# Tried to Delete Some OTA Channels



## olguy (Jan 9, 2006)

Plugged the OTA module in this afternoon. The scan resulted in 53 channels in the far northeast of Harris County, Tx (Houston) and of course I only wanted about 5 of them. With my 622, as most of you know it's just a matter of clickety click and it's gone. And apparently that's the way the 922 is supposed towork. The first time I tried I deleted 1 channel no problem. Then discovered 
I coould select several at a time. Deleted them no problem. Selecting a few more and the screen blinked and dang. The deleted ones were back. Tried again and the thing was frozen. Front panel reset ad try again. IT didn't freeze that time but it blinked 'em back. Powered off with the remote and tried again. Same thing except this time it locked up and I pulled teh plug. Tried again and it blinked them back again.

Time to call.

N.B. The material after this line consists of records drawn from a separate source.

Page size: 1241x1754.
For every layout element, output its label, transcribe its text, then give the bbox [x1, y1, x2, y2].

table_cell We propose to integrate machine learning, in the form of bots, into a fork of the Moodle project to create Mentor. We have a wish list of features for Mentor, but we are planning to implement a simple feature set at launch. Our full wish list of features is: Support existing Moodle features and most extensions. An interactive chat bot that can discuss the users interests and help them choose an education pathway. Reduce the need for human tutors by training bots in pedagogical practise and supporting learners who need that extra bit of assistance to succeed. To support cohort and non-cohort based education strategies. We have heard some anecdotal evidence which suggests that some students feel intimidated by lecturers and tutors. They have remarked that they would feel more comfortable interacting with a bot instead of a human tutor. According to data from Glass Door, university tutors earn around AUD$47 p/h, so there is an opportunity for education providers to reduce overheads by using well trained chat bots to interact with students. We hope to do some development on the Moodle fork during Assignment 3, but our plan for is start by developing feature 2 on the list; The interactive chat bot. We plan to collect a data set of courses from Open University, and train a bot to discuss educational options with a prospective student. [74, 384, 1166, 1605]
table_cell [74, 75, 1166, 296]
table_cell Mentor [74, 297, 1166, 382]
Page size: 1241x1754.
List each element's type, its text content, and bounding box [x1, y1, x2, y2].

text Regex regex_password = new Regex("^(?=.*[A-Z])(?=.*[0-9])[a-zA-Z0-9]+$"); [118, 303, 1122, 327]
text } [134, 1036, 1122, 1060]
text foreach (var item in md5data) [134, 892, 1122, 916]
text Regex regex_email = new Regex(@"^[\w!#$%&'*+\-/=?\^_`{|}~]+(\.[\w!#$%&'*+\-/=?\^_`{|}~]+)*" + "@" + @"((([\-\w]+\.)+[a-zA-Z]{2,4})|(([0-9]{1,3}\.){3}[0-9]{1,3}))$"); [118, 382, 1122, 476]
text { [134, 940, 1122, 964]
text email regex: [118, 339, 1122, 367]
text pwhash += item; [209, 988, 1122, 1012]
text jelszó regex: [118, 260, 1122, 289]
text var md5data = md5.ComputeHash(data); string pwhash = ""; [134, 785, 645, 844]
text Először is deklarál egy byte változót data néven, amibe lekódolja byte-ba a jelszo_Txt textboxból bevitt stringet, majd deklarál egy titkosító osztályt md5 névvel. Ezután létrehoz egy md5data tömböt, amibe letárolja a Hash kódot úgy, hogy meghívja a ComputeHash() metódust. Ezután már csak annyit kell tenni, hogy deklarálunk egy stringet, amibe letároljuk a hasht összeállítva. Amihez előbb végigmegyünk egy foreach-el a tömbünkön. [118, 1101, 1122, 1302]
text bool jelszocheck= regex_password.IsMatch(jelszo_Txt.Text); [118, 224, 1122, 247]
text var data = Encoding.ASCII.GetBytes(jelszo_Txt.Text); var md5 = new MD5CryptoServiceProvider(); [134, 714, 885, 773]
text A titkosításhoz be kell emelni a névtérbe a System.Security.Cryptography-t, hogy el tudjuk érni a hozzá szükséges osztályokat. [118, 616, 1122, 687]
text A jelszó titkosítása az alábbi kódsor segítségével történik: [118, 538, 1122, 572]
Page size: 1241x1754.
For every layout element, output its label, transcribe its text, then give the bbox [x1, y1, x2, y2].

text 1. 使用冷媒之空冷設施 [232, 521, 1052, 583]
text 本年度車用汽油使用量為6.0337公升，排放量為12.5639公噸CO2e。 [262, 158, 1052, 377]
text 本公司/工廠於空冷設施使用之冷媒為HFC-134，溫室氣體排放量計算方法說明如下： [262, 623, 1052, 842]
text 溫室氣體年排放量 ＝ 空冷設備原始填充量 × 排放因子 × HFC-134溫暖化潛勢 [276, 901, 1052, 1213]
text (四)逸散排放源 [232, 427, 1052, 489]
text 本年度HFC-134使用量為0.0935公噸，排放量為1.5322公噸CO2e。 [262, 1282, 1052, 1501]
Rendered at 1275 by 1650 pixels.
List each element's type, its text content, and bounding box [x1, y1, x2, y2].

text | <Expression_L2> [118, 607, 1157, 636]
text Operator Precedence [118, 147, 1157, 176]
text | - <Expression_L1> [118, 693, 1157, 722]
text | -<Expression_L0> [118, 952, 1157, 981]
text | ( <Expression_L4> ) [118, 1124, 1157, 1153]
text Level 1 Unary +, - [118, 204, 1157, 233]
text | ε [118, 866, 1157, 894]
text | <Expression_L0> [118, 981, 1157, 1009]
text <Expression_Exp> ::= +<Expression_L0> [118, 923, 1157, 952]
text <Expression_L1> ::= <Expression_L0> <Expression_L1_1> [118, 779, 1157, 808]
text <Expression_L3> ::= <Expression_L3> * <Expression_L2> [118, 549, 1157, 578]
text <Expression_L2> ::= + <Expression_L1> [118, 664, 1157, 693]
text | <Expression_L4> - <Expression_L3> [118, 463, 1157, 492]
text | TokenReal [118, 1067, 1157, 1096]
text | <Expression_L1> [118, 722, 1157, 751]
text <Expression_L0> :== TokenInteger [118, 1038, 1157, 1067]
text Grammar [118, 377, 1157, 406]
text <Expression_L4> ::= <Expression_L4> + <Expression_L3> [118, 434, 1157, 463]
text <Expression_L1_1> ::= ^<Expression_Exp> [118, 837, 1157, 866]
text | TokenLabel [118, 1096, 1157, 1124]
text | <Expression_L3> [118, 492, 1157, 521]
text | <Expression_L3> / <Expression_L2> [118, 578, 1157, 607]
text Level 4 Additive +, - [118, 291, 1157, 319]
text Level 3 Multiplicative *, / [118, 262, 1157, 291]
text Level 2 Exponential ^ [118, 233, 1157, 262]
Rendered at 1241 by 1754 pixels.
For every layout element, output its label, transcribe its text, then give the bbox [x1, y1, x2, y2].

The CSR understood what I was saying but my call was his first on this problem. We tried again and same results. He placed me on hold a bit and when he came back I unplugged, pulled the module, reinstalled the module and plugged it in. After booting he had me reset to Factory Defaults. That cleared the OTA channels and I rescanned. Next time we tried same results. We both agreed it looks like I needed to use the Parental Lock and hide the ones I don't want.

He told me we followed the instructions given him by engineering and when that didn't work he was told to write up the engineering report. I guess it'll be fixed "soon".


----------